Salut Primero. Merci de partager ce moment avec nous. Pour commencer, est-ce que tu peux m’expliquer la signification du titre de ton projet, Fragments ?
Il y a plusieurs origines à ce titre. La première, c’est que je n’ai pas encore, dans la production musicale et dans les instrumentales, une patte très singulière. Je crois que ma patte se fait par mon interprétation et mon écriture. Il y a de nombreuses propositions dans la musique, qui vont du rap à la chanson, beaucoup d’influences. Donc il y a quelque chose de très fragmenté dans le socle musical. Il y a aussi le fait que le projet soit proposé sous forme de plusieurs opus, plusieurs fragments d’une même œuvre. Après, il y a toute la symbolique d’à quel point un être singulier peut être fragmenté par différentes facettes de sa personnalité. Des images comme le cœur brisé où, parfois, on peut être « cassé » par des évènements de la vie, et que ça fasse tout simplement partie de nous. Le côté fragmenté d’une seule et même personne par ses expériences de vie.
Quelle était l’idée derrière la cover ?
Ça a été un long travail de recherche. C’est sans doute la 4ème version de cover qu’on a eu. Tout au long du processus, il y a plusieurs personnes qui ont été impliquées dans le travail. Des personnes proches autant que des professionnels que j’ai sollicité. J’ai eu une idée de composition qui est celle qu’on voit, la composition finale. Elle permettait de reprendre plusieurs des travaux qui avaient été faits en amont. D’inclure toutes les personnes qui avaient travaillé dessus, même si on ne prenait pas leur idée originale. Cette proposition m’a plu, donc on l’a retravaillée pour que ça donne ça. Je trouve qu’elle répondait au titre, Fragments. C’est un assemblage de plusieurs inspirations, du travail de plusieurs personnes, en une seule image.
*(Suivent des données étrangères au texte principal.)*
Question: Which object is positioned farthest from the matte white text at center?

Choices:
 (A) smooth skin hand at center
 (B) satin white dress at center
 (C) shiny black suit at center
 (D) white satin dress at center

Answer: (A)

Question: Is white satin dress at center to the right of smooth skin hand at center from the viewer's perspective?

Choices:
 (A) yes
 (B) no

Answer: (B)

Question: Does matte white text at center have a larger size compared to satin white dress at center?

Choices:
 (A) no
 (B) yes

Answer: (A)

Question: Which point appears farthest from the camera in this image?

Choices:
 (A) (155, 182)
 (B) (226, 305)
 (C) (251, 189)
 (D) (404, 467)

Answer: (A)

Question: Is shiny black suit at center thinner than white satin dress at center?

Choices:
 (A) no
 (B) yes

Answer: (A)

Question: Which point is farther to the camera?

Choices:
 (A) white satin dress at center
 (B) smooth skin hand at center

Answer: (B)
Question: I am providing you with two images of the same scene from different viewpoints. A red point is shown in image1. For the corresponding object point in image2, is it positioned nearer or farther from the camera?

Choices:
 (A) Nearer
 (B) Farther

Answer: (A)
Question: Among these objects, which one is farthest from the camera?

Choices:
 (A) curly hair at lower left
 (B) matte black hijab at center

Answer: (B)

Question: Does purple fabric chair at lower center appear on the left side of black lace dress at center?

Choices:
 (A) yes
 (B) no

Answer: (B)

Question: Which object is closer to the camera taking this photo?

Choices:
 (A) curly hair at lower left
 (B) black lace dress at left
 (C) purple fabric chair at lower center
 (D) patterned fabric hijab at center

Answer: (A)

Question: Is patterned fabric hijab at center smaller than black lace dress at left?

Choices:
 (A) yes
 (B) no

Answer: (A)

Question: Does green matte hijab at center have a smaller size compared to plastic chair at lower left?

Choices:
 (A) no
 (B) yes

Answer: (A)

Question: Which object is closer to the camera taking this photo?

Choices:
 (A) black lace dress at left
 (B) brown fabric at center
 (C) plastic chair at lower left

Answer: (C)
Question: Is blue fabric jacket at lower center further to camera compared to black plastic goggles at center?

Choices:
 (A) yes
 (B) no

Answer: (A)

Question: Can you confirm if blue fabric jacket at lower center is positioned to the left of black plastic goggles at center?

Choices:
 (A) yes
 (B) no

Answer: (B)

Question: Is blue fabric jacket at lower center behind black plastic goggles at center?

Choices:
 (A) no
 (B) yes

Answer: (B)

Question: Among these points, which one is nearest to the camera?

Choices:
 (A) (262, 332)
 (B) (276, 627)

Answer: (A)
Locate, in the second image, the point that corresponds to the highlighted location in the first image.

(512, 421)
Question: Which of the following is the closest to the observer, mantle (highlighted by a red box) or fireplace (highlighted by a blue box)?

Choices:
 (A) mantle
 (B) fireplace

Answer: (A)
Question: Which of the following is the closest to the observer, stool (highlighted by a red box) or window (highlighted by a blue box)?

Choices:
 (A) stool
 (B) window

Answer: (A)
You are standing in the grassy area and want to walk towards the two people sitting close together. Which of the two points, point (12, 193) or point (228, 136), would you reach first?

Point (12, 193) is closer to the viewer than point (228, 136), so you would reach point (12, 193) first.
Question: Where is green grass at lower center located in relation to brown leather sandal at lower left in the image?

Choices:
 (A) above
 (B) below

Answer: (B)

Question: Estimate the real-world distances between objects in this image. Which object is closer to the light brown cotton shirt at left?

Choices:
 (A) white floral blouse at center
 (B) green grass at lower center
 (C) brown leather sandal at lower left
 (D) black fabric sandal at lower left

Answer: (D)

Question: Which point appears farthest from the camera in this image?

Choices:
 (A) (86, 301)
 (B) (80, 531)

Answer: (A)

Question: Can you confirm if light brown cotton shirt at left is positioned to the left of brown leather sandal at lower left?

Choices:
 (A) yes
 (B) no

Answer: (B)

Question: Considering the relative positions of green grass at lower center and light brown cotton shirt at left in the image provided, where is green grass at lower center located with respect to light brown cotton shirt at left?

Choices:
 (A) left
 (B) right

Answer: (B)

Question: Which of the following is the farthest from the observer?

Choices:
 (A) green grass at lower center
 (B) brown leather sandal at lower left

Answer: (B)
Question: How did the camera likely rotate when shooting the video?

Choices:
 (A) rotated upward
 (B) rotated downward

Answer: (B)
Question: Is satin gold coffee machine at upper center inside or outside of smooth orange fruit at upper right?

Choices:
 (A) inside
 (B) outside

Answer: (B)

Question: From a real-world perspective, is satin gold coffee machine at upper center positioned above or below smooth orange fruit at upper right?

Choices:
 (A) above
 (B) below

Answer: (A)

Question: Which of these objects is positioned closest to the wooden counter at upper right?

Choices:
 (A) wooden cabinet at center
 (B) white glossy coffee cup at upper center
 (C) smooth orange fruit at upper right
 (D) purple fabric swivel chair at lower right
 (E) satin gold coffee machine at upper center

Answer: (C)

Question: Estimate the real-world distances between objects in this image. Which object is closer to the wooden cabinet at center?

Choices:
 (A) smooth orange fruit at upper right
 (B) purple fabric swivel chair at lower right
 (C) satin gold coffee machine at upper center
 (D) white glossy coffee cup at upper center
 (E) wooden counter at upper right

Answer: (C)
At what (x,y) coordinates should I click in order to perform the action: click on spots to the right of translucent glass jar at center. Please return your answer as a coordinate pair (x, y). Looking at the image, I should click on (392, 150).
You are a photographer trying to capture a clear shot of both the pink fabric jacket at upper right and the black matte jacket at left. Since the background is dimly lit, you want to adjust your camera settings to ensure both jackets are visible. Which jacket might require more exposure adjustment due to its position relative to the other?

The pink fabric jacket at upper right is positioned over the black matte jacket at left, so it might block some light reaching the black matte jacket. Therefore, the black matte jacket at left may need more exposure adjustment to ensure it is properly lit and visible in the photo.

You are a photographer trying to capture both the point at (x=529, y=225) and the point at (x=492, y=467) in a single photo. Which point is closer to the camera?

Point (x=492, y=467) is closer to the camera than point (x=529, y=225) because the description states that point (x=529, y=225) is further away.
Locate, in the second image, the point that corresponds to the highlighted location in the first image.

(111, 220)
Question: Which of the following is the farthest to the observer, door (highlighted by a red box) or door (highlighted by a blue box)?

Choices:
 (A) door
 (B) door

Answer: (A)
Primero : «Tous ont interprété le projet, sur un seul et même visuel»
Tu as parlé de proches et de professionnels. Qui sont les personnes qui ont travaillé dessus avec toi ?
Par exemple, j’ai travaillé avec un photographe assez proche qui s’appelle Daniil (@zzdaniil). Il a sa façon de faire, il est plus dans l’argentique, il est plus dans la poésie. Dans le fait de se faire oublier un peu sur une scène pour te prendre le plus possible dans ton naturel. On a fait des shootings avec lui. J’ai aussi une amie qui était très intéressée par le côté 3D, modélisation de visage, avec qui on a travaillé, au début, sur une cover. C’est toutes ces personnes, qui avaient leurs goûts, leurs idées par rapport à ce titre. Qui étaient impliqués dans le projet aussi, qui avaient écouté les chansons, qui ont amené leur patte, leur inspiration. Ils ont proposé toutes ces choses, et j’étais super content de pouvoir les réunir ensemble à la fin. Avec leur interprétation du projet sur un seul et même visuel, qui pour moi était le bon.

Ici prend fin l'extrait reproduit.